When you’re surrounded by people with hammers, you might just succumb to the groupthink that every problem is a nail. Chinese decision-making is notoriously opaque, but Saunders’ working hypothesis is that Beijing declared the air defense zone out of frustration over the Senkakus.
“They clearly chose to make a big issue of it after the Japanese government purchased the islands [from a private owner in 2012], and having done that they haven’t got much satisfaction,” Saunders told me. “China being stuck, [this was] probably a military proposal: ‘Here’s something we can do, Japan already did it, so it’s a reasonable response.’”
Of course, the Japanese had their air defense identification zone over the Senkakus long before Saturday: In fact it was set up by the US occupying forces after World War II. To a Chinese nationalist, though, that simply means the Chinese zone is long overdue, a redress of historical wrongs made possible by his country’s growing strength.
“The Chinese have hit a certain level of technological capability,” Cheng told me: sophisticated Sukhoi fighter-bombers with the range to patrol the zone, sensors and satellites to pick up intrusions, command and control facilities both ashore in and AWACS-style flying command posts to coordinate it all. “The Chinese are benefiting from over a decade of steady investment,” he said, in what the US calls “anti-access/area denial” and what the Chinese call “counter-intervention.”
But how will China use these new capabilities? “We don’t know how they’re going to enforce this ADIZ,” Cheng said. “Eventually they’re going to have to issue ROEs [rules of engagement] and all that kind of stuff, and that’s when things get really scary.” When a US or Japanese military aircraft trespasses on the air defense zone, will the Chinese content themselves with irate radio messages, send up their own fighters to shadow the foreign planes from a safe distance, or actively try to drive the intruders off? It’s that last scenario that raises the specter of the Hainan Island crisis 13 years ago.
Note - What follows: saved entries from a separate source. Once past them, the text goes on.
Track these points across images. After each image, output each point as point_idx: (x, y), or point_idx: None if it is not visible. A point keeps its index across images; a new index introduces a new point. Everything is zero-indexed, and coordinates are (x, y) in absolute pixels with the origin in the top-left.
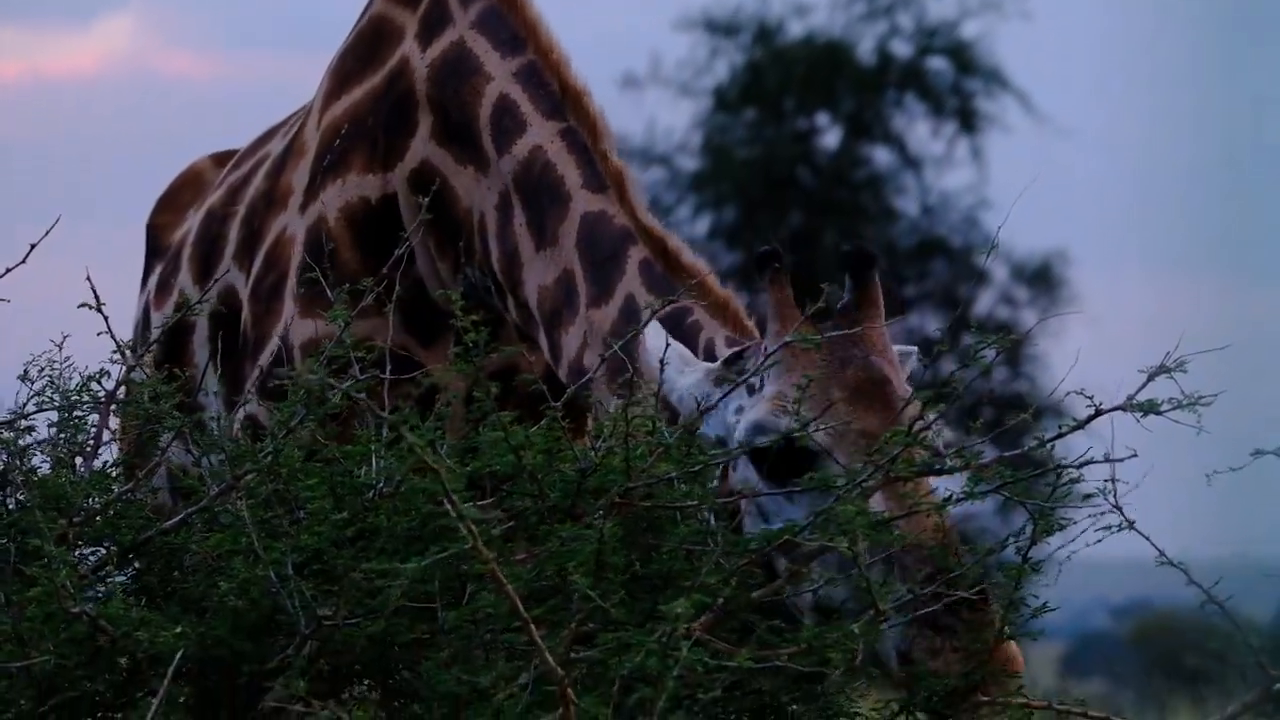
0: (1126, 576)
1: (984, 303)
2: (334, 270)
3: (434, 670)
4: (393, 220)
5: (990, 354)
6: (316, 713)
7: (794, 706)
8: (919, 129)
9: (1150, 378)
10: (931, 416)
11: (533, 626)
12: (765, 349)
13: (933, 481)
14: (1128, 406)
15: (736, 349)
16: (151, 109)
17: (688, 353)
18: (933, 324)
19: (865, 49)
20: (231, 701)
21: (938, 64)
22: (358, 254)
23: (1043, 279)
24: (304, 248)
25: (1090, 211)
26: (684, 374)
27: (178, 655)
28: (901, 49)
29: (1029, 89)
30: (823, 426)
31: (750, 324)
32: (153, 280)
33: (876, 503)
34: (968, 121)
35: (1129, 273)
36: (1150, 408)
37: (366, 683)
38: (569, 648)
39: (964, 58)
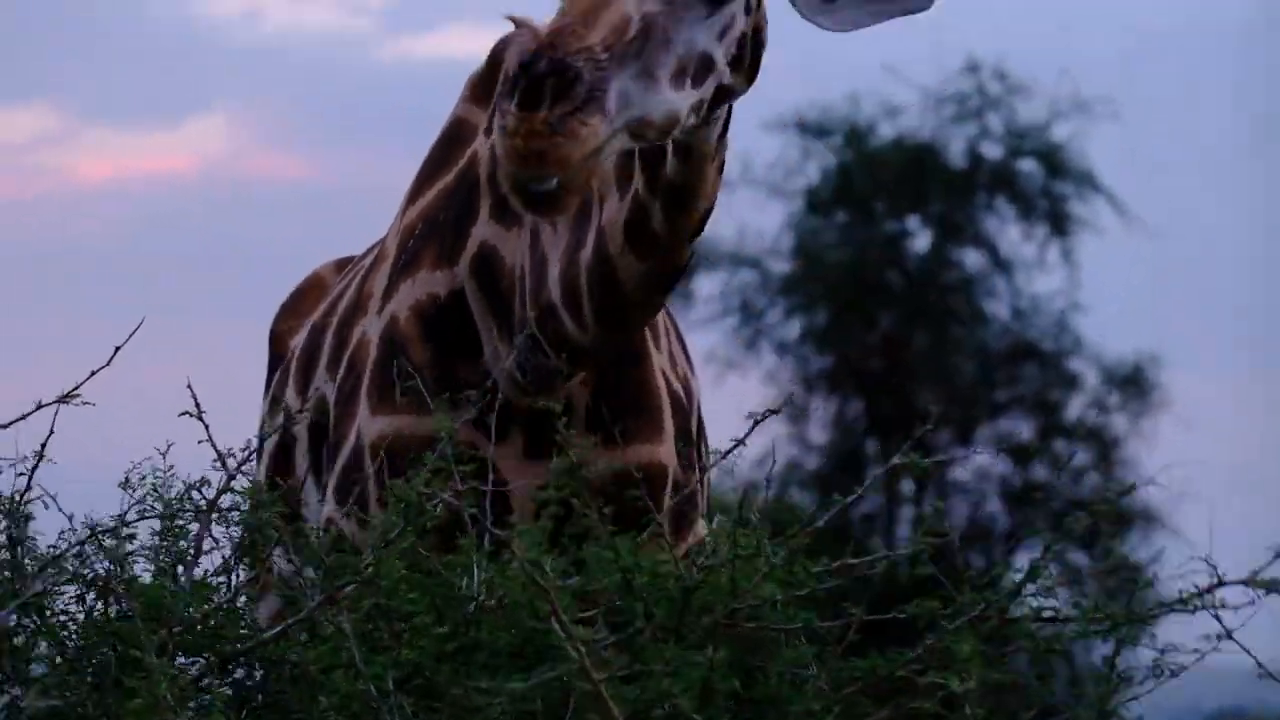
0: (1220, 684)
1: (1075, 407)
2: (404, 369)
3: None
4: (462, 315)
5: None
6: None
7: None
8: (1010, 232)
9: (1278, 555)
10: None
11: None
12: None
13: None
14: (1251, 583)
15: None
16: (243, 209)
17: None
18: (1024, 429)
19: (956, 151)
20: None
21: (1028, 166)
22: (428, 351)
23: (1134, 383)
24: (378, 349)
25: (1185, 314)
26: None
27: None
28: (992, 151)
29: (1121, 191)
30: None
31: None
32: (272, 389)
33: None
34: (1059, 224)
35: (1224, 375)
36: (1274, 587)
37: None
38: None
39: (1055, 160)
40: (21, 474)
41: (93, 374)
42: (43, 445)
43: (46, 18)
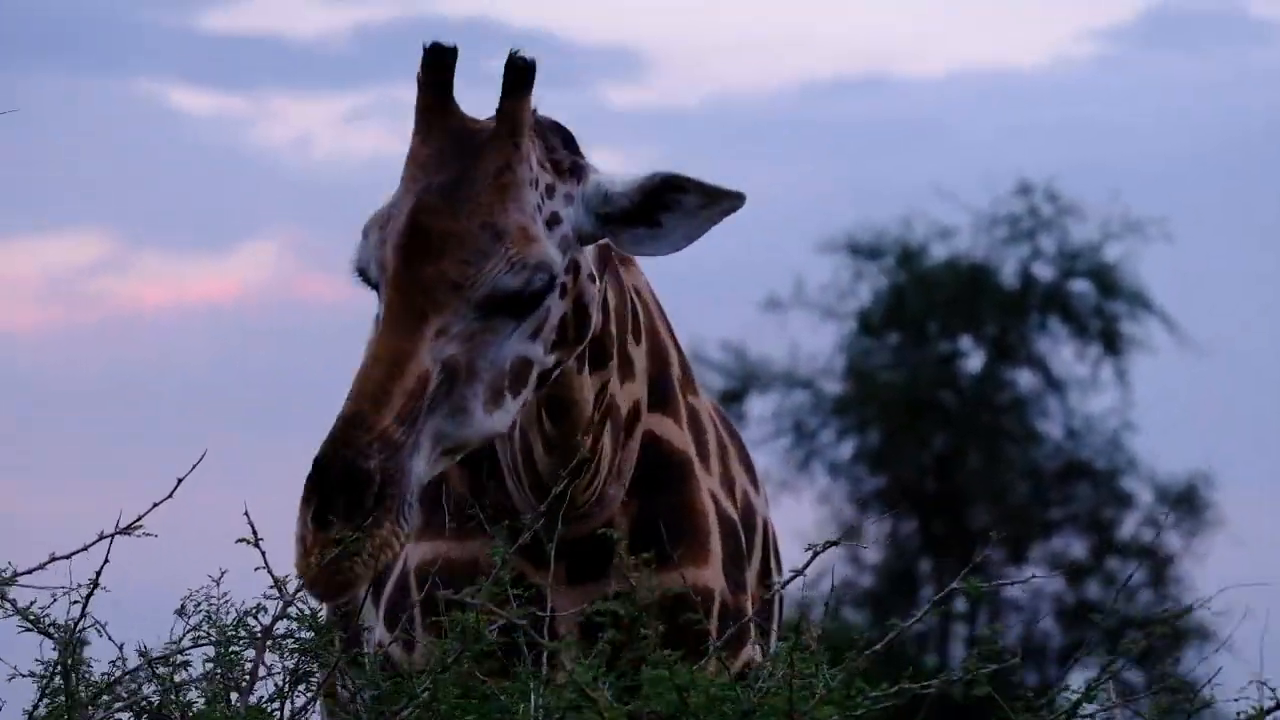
0: None
1: (1128, 525)
2: (447, 496)
3: None
4: (493, 444)
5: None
6: None
7: None
8: (1063, 351)
9: None
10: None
11: None
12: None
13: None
14: None
15: None
16: (292, 333)
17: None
18: (1077, 547)
19: (1008, 272)
20: None
21: (1081, 286)
22: (466, 478)
23: (1188, 501)
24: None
25: (1238, 432)
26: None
27: None
28: (1044, 272)
29: (1173, 310)
30: None
31: None
32: None
33: None
34: (1111, 344)
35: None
36: None
37: None
38: None
39: (1107, 280)
40: (76, 602)
41: (155, 506)
42: (97, 574)
43: (96, 147)
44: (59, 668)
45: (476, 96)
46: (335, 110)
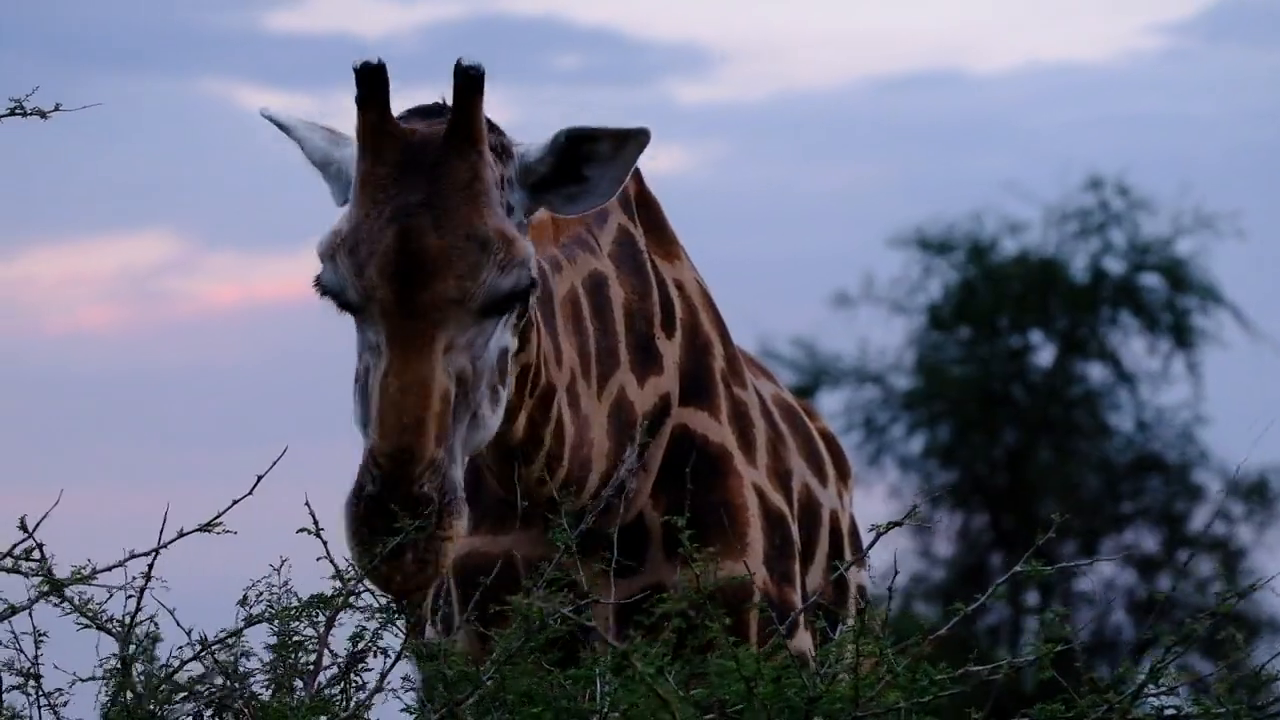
0: None
1: (1199, 518)
2: (481, 492)
3: None
4: None
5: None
6: None
7: None
8: (1133, 345)
9: None
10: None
11: None
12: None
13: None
14: None
15: None
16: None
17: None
18: (1149, 541)
19: (1079, 266)
20: None
21: (1151, 281)
22: (496, 472)
23: (1259, 494)
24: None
25: None
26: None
27: None
28: (1115, 266)
29: (1245, 304)
30: None
31: None
32: None
33: None
34: (1182, 338)
35: None
36: None
37: None
38: None
39: (1178, 275)
40: (131, 595)
41: (234, 503)
42: (149, 567)
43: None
44: (120, 662)
45: (546, 93)
46: (404, 109)
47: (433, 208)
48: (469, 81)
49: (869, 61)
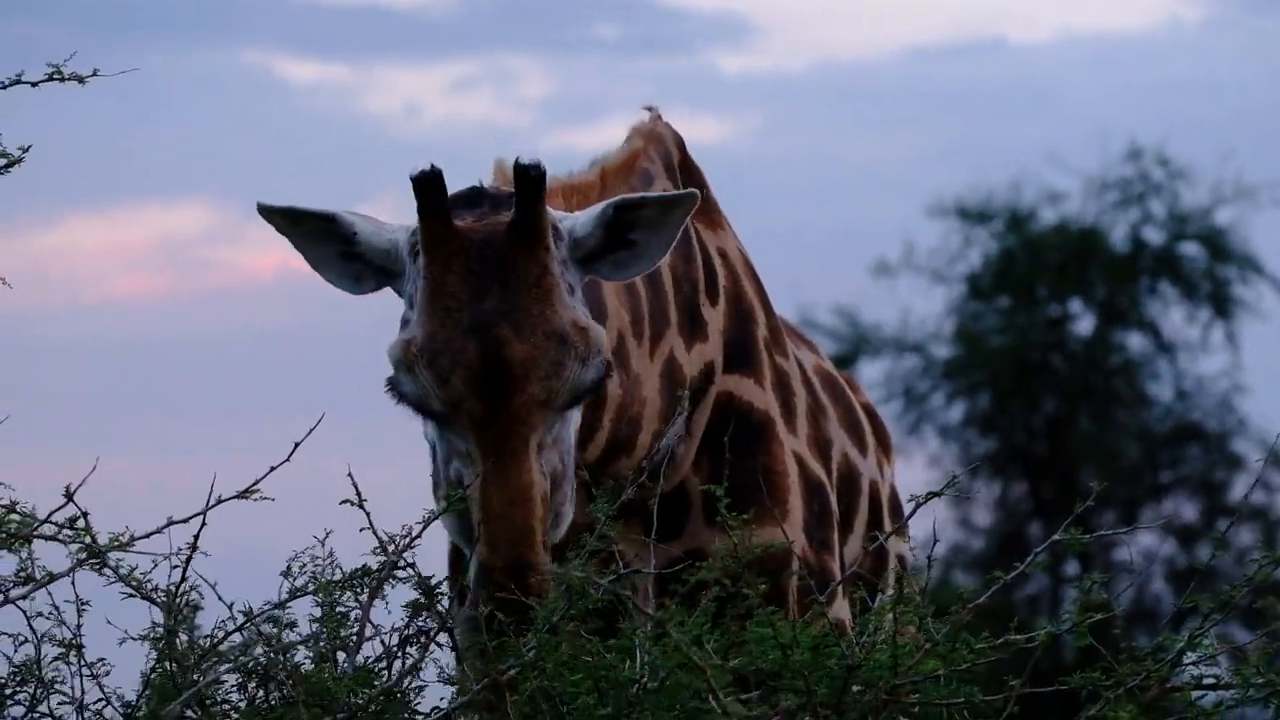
0: None
1: (1239, 487)
2: None
3: None
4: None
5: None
6: None
7: None
8: (1173, 315)
9: None
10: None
11: None
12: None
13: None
14: None
15: None
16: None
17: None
18: (1189, 510)
19: (1118, 236)
20: None
21: (1191, 250)
22: None
23: None
24: None
25: None
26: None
27: None
28: (1154, 236)
29: None
30: None
31: None
32: None
33: None
34: (1222, 307)
35: None
36: None
37: None
38: None
39: (1217, 244)
40: (176, 566)
41: (272, 469)
42: (195, 537)
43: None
44: (163, 632)
45: (586, 63)
46: (443, 78)
47: (510, 313)
48: (530, 182)
49: (909, 31)
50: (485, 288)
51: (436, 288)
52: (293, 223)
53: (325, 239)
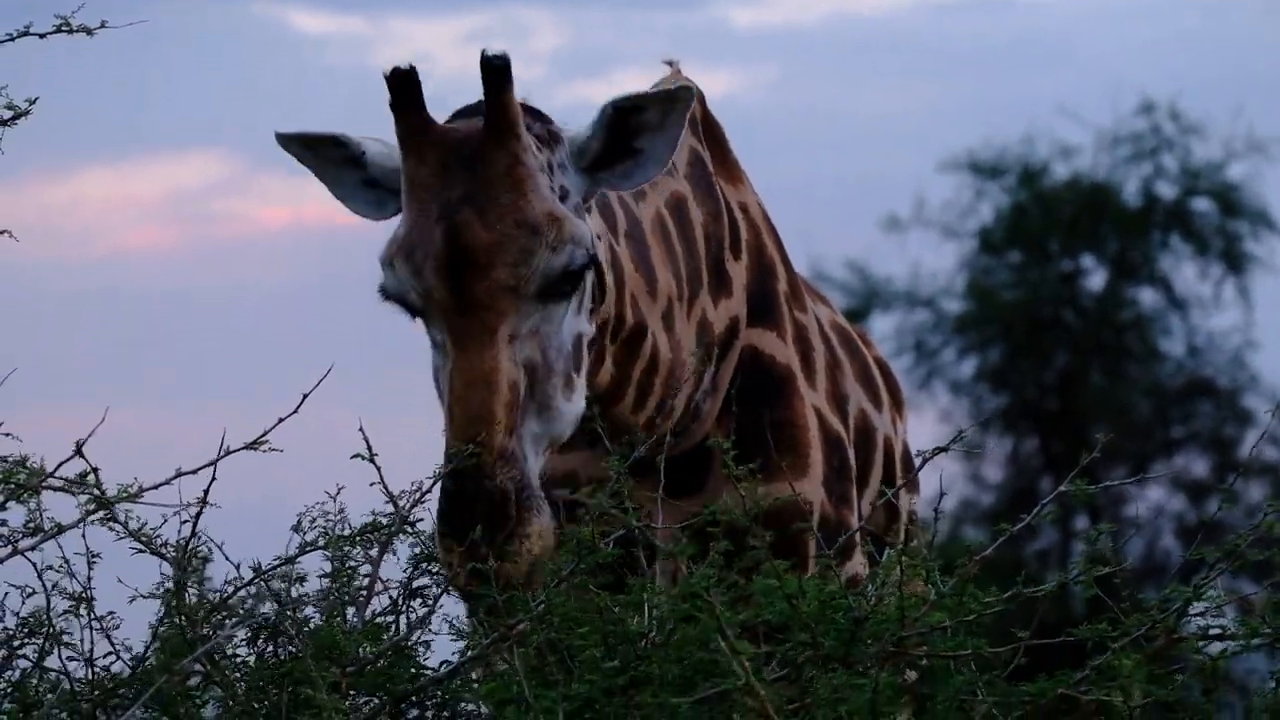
0: None
1: (1249, 443)
2: None
3: None
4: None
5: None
6: None
7: None
8: (1185, 270)
9: None
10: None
11: None
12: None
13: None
14: None
15: None
16: None
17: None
18: (1199, 465)
19: (1130, 191)
20: None
21: (1203, 205)
22: None
23: None
24: None
25: None
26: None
27: None
28: (1166, 191)
29: None
30: None
31: None
32: None
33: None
34: (1234, 263)
35: None
36: None
37: None
38: None
39: (1229, 199)
40: (186, 521)
41: (280, 421)
42: (205, 491)
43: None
44: (172, 586)
45: (596, 17)
46: (455, 31)
47: (476, 200)
48: (496, 72)
49: None
50: (456, 179)
51: (413, 182)
52: (308, 149)
53: (342, 166)
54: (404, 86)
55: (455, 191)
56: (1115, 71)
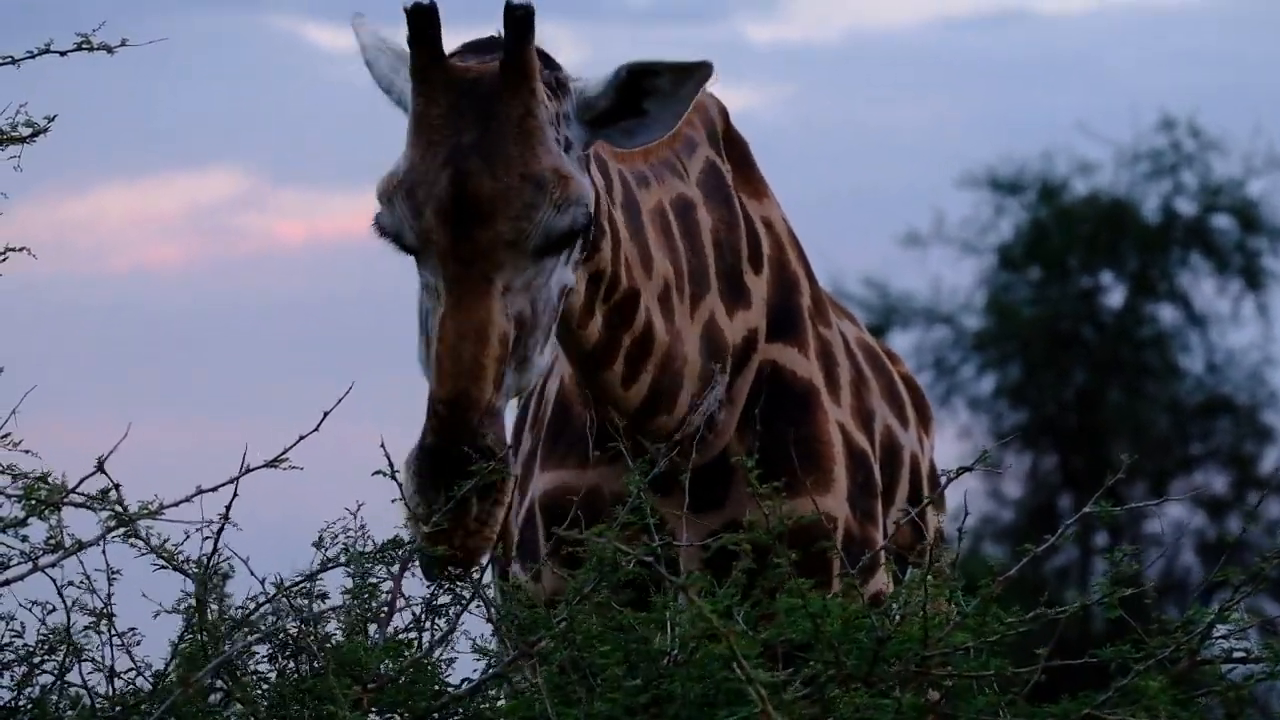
0: None
1: (1270, 460)
2: (569, 425)
3: None
4: None
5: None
6: None
7: None
8: (1204, 286)
9: None
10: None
11: None
12: None
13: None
14: None
15: None
16: None
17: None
18: (1219, 483)
19: (1150, 207)
20: None
21: (1222, 222)
22: (588, 410)
23: None
24: (551, 407)
25: None
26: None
27: None
28: (1186, 207)
29: None
30: None
31: None
32: None
33: None
34: (1253, 279)
35: None
36: None
37: None
38: None
39: (1249, 215)
40: (208, 538)
41: (301, 439)
42: (227, 508)
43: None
44: (194, 602)
45: (620, 32)
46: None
47: (486, 149)
48: (518, 21)
49: (938, 0)
50: (467, 123)
51: (421, 120)
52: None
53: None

At sea, the People’s Liberation Army Navy has largely stayed in a supporting role while Chinese coast guard vessels pushed ahead into disputed waters. That’s not an option in the air. The Chinese do have some civilian maritime patrol planes, but the vast majority of their airpower is in PLA Navy aviation and the People’s Liberation Army Air Force. Japan, for its part, has scrambled Air Defense Force jets in response to past Chinese fly-bys and has threatened to shoot down Chinese drones. In the US, the Defense Department has pledged to continue its normal military operations in the zone, while the influential Republican Rep. Randy Forbes, head of the House Armed Services subcommittee on seapower, has called for additional military “presence and exercises…in and around these disputed areas.” So any aerial confrontation would probably have warplanes on both sides.
The world already got a taste of how dangerous the Senkaku standoff can get in February, when a Chinese warship “painted” a Japanese vessel with its targeting laser. Neither side went further — but there’s much less time to think when the opponents are streaking across the sky at a few hundred miles an hour instead of cruising on the sea. “If you do that in the air, you could have some really nasty effects,” Cheng said.
I don’t think any significant faction in China’s leadership, civilian or military, actually wants a war with Japan, let alone with the United States. But the more provocatively China behaves, and the more the military takes the lead in those provocations, the more the chance that some junior officer will do something lethally stupid.